%%

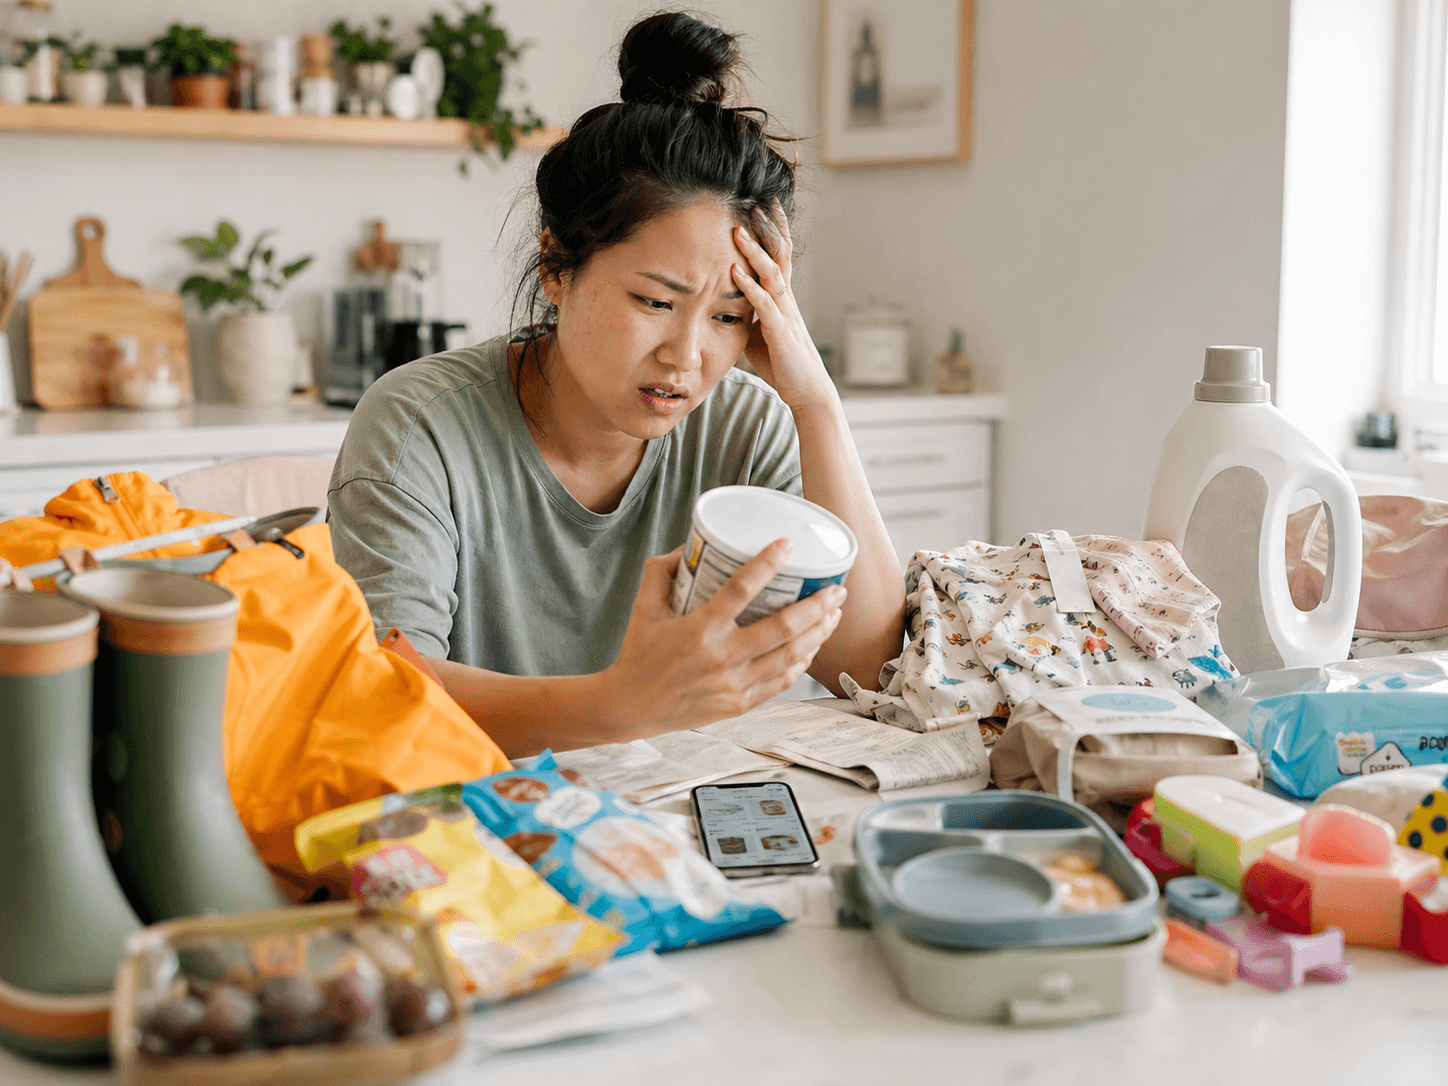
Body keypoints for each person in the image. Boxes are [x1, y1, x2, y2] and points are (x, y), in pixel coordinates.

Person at [329, 12, 905, 758]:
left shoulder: (749, 422)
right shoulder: (418, 427)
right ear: (557, 266)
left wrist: (815, 403)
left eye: (730, 315)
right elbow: (382, 696)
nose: (687, 356)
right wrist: (620, 704)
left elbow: (867, 668)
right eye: (655, 302)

%%

Prompt: The reply should hold every record, unchanged, and no pictures.

Reply to the exercise:
Body keypoints for each person in the image. Boxes are [x1, y1, x2, y2] and points are (x, y), in pixel coordinates.

Person at [329, 12, 905, 758]:
left shoulder: (749, 422)
right shoulder: (418, 427)
right ear: (557, 266)
left wrist: (815, 403)
left eye: (730, 315)
right elbow: (382, 696)
nose: (687, 356)
right wrist: (620, 704)
left elbow: (867, 668)
right eye: (655, 302)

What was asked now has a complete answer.